We all dream of exploring strange new worlds and seeking out new life and new civilizations, but traveling that far is expensive, uncomfortable and so time-consuming that it takes more than one generation to get it done. That means procreating, and that's where it gets difficult.

Despite what your favorite sci-fi shows would have you believe, sex in space is tough.

A hard fact of venturing outside our own solar system is that it takes time. Lots of time. It takes so much time that, even if you're placed on board a spaceship as an infant, you probably won't live to see your destination. Until someone invents one of those nifty faster-than-light drives, the only way to travel long distance in space is to create your crew's replacements as you go. That means kids, and kids means ... well, you know.

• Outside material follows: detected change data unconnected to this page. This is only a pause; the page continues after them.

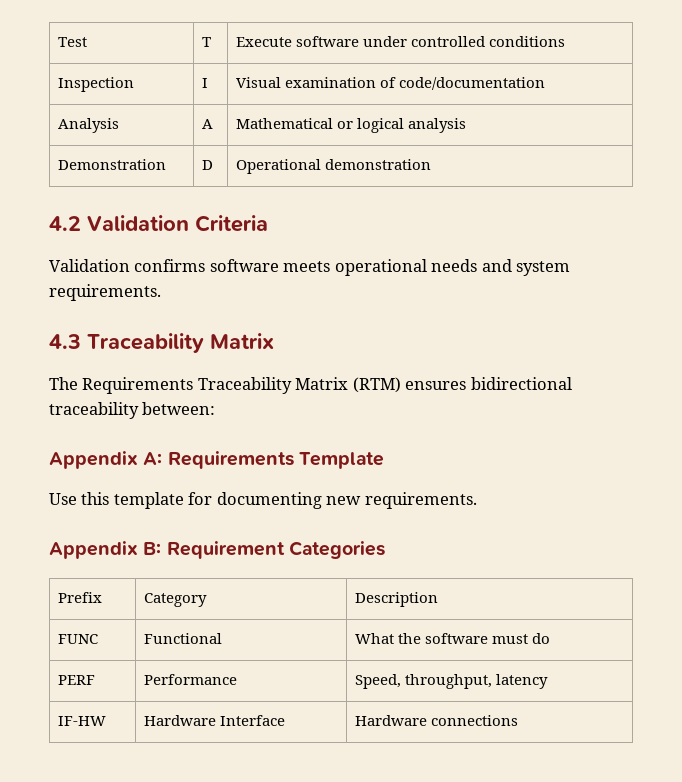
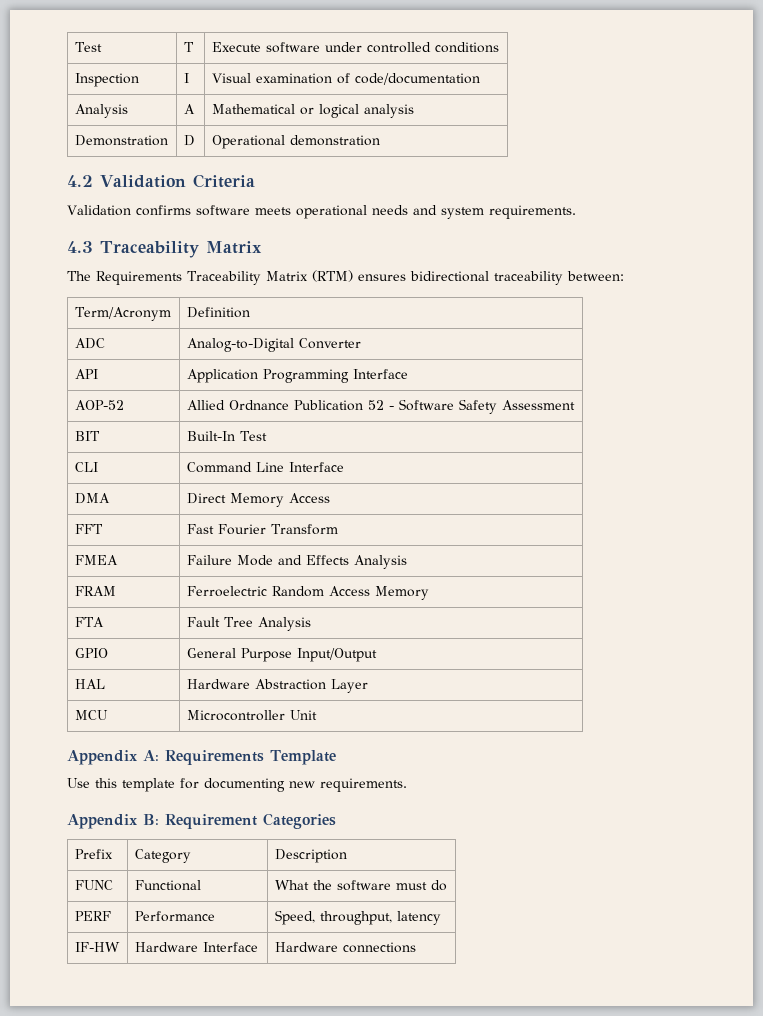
(216, 408) none -> [74,307,171,321] [186,307,250,318] [74,338,105,349] [186,338,361,352] [74,369,98,379] [186,369,408,383] [74,400,124,410] [186,399,575,414] [74,431,100,441] [186,431,267,441] [74,462,98,472] [186,462,344,473] [74,493,110,504] [186,493,330,507] [74,524,103,534] [186,524,338,535] [74,555,118,565] [186,555,407,569] [74,586,116,596] [186,586,429,600] [74,617,104,627] [186,617,311,631] [74,648,108,658] [186,648,377,662] [74,679,105,689] [186,679,368,693] [74,710,108,720] [186,710,317,721] // Term/Acronym | Definition // ADC | Analog-to-Digital Converter // API | Application Programming Interface // AOP-52 | Allied Ordnance Publication 52 - Software Safety Assessment // BIT | Built-In Test // CLI | Command Line Interface // DMA | Direct Memory Access // FFT | Fast Fourier Transform // FMEA | Failure Mode and Effects Analysis // FRAM | Ferroelectric Random Access Memory // FTA | Fault Tree Analysis // GPIO | General Purpose Input/Output // HAL | Hardware Abstraction Layer // MCU | Microcontroller Unit

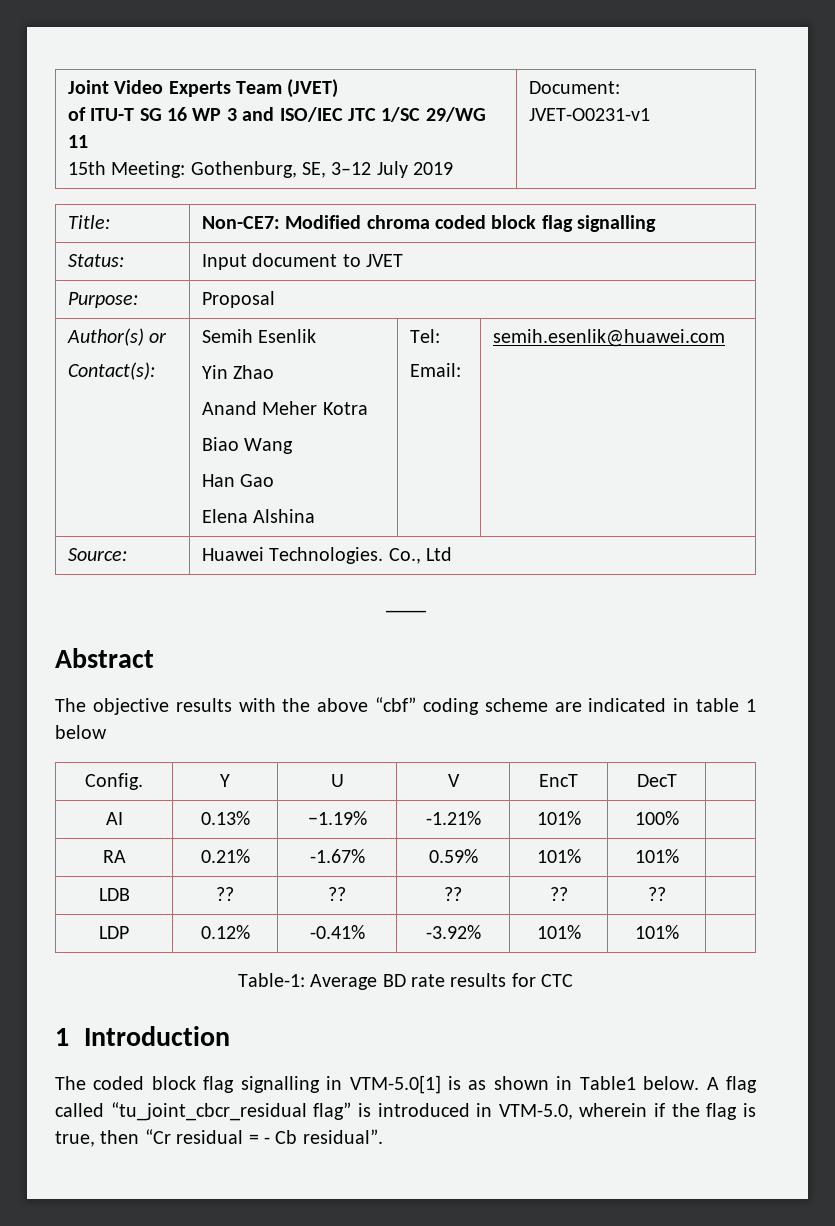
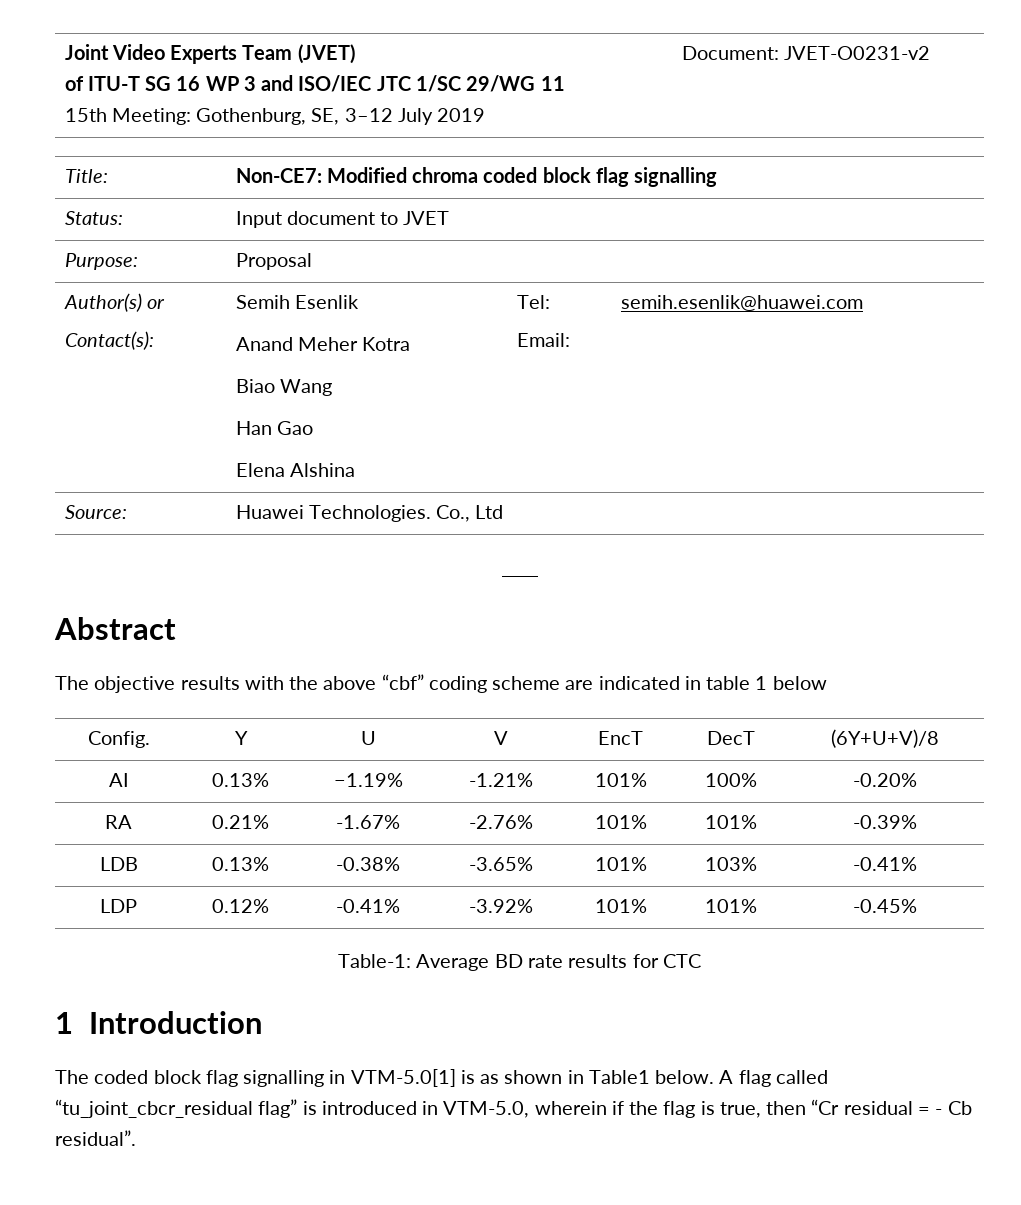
[528,108,650,121] JVET-O0231-v1 -> [783,46,930,60] JVET-O0231-v2
[201,365,275,379] // Yin Zhao -> (359, 302) none
(677, 780) none -> [831,729,939,748] (6Y+U+V)/8
(679, 818) none -> [853,773,917,787] -0.20%
[428,849,478,863] [536,849,581,863] [634,849,679,863] 0.59% | 101% | 101% | -> [469,815,533,829] [594,815,647,829] [705,815,757,829] [853,815,917,829] -2.76% | 101% | 101% | -0.39%
[216,887,234,901] [328,887,346,901] [444,887,462,901] [549,887,568,901] [647,887,666,901] ?? | ?? | ?? | ?? | ?? | -> [212,857,269,871] [336,857,400,871] [469,857,533,871] [594,857,647,871] [705,857,757,871] [853,857,917,871] 0.13% | -0.38% | -3.65% | 101% | 103% | -0.41%
(679, 932) none -> [853,899,917,913] -0.45%

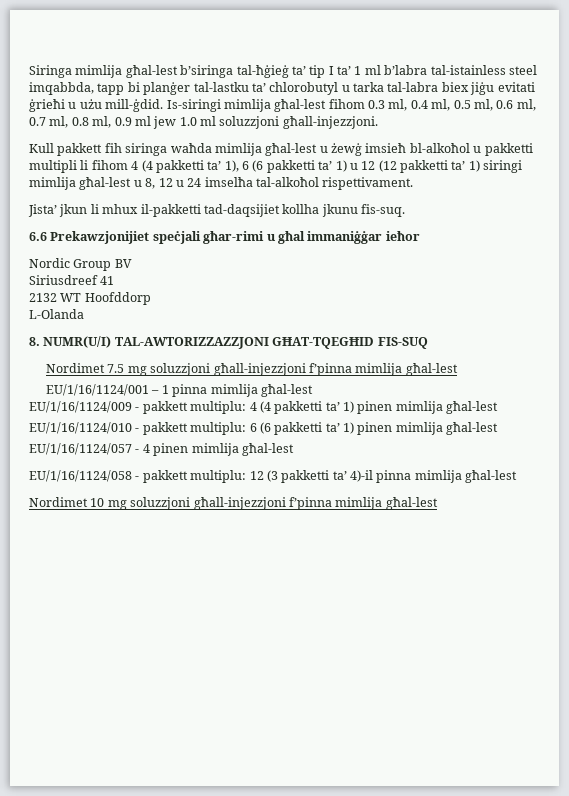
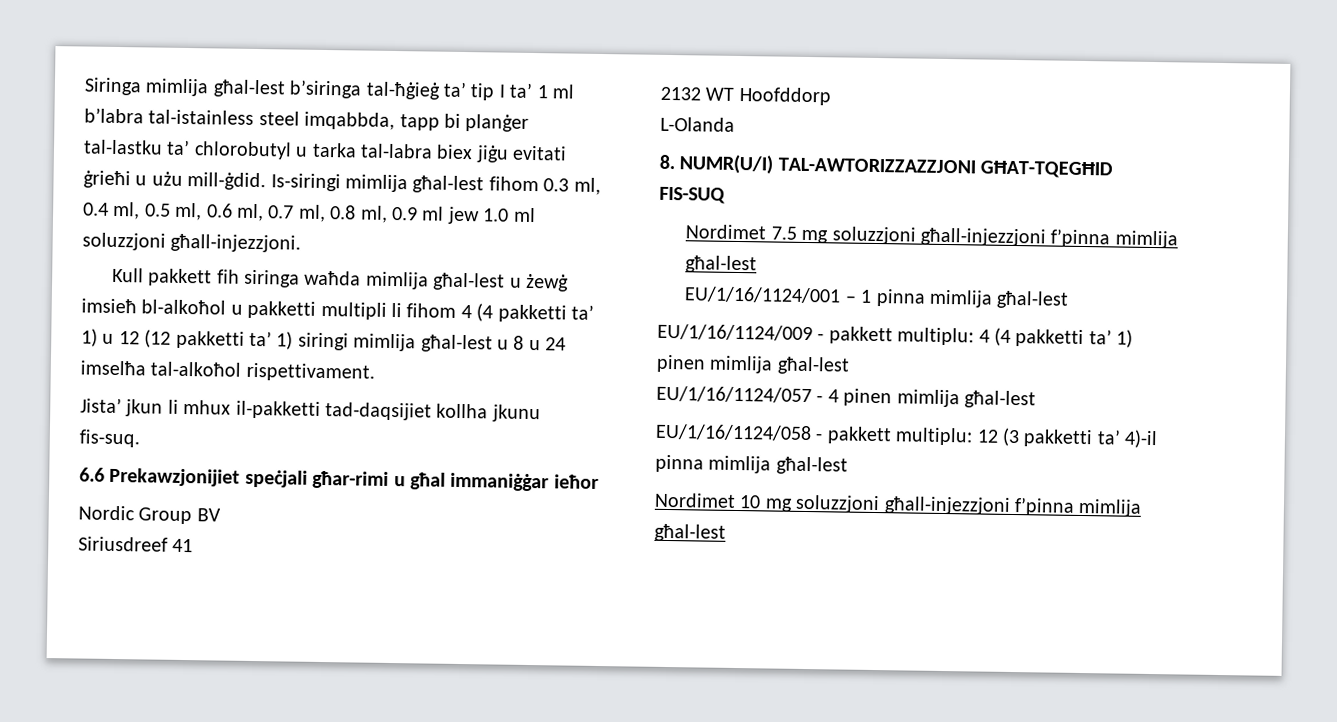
[224,160,333,173] 1), 6 (6 pakketti ta’ -> (594, 312) none
[145,178,173,189] 8, 12 -> [513,335,525,350] 8
[29,422,499,435] // EU/1/16/1124/010 - pakkett multiplu: 6 (6 pakketti ta’ 1) pinen mimlija għal-lest -> (850, 365) none

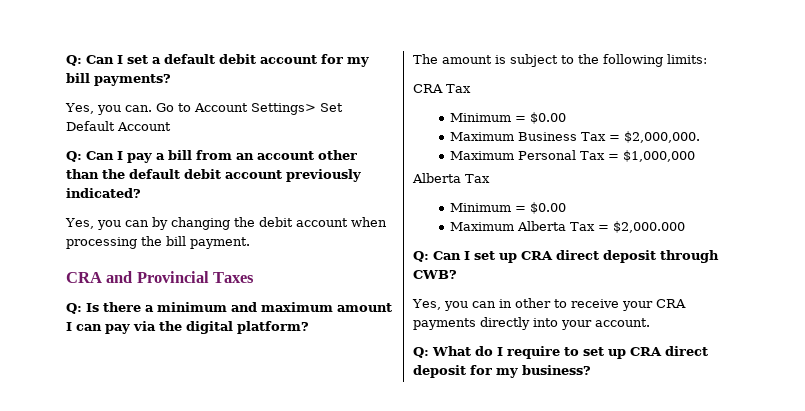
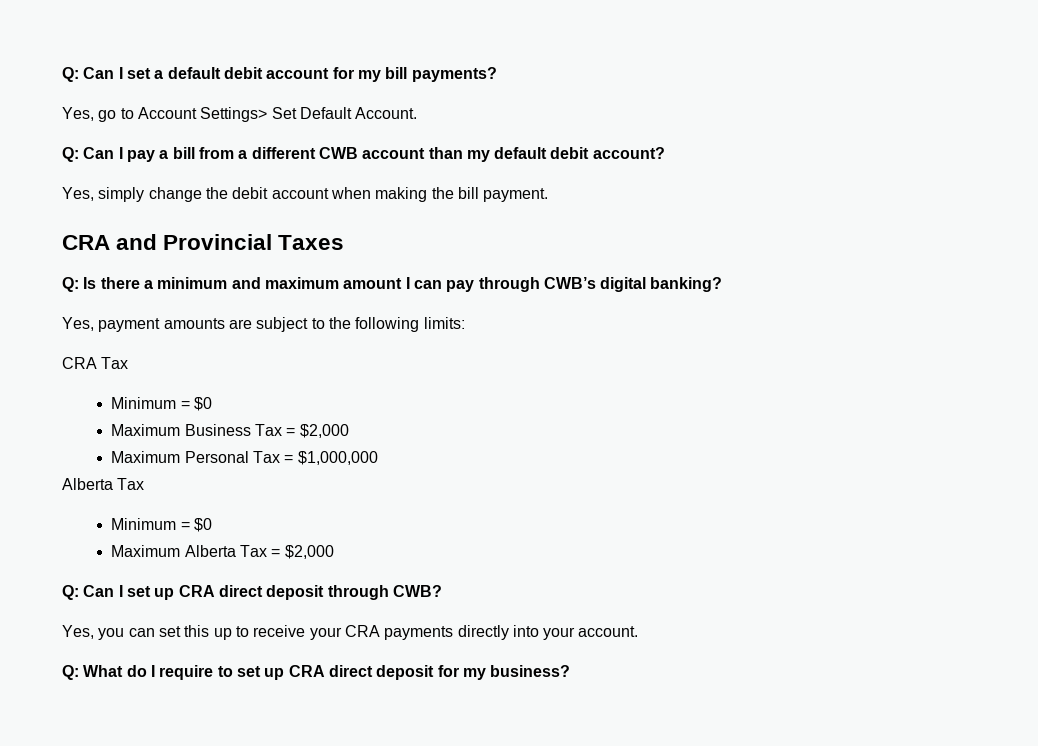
[96,103,174,115] you can. Go -> [98,110,117,122] go
[117,122,171,131] Account -> [355,107,418,119] Account.
[236,150,357,160] [66,169,361,182] [66,188,141,198] [65,217,230,230] an account other than the default debit account previously indicated? // Yes, you can by changing -> [238,147,665,162] [62,187,202,202] a different CWB account than my default debit account? // Yes, simply change
[66,237,137,249] processing -> [375,187,428,202] making
[133,321,309,334] [413,54,506,64] via the digital platform? // The amount is -> [478,277,723,292] [62,317,252,332] through CWB’s digital banking? // Yes, payment amounts are
[530,112,567,124] $0.00 -> [193,397,212,411] $0
[624,131,701,143] $2,000,000. -> [299,424,349,438] $2,000
[530,202,567,214] $0.00 -> [193,518,212,532] $0
[613,221,686,233] $2,000.000 -> [284,545,334,559] $2,000
[498,298,551,308] in other -> [158,625,232,640] set this up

So what's so hard about that? Well, we also have yet to invent any kind of gravity simulator for our spacecrafts, so anything we do up there—be it eating, showering or getting it on—has to be done while floating. Zero gravity is tough enough on the body even when you're not doing anything but gliding around, but when you want to have sex, things get even hairier.

"Sex is very difficult in zero gravity, apparently, because you have no traction and you keep bumping against the walls," said Athena Andreadis, a biologist at University of Massachusetts Medical School. "Think about it: you have no friction, you have no resistance."

And even if you do manage to have space relations, you then have to suffer through space pregnancy, then space labor, then space raising a baby who doesn't understand why he or she can't stop floating. It sounds like a setup for a really awesome sci-fi sitcom, but biologists still don't know if raising a baby in zero gravity could have serious health consequences. Also, imagine changing a diaper like that.

Maybe one day we'll all be putting the moves on sexy green aliens in another galaxy, but the bottom line is we'll probably have to figure out copulating in Earth orbit first.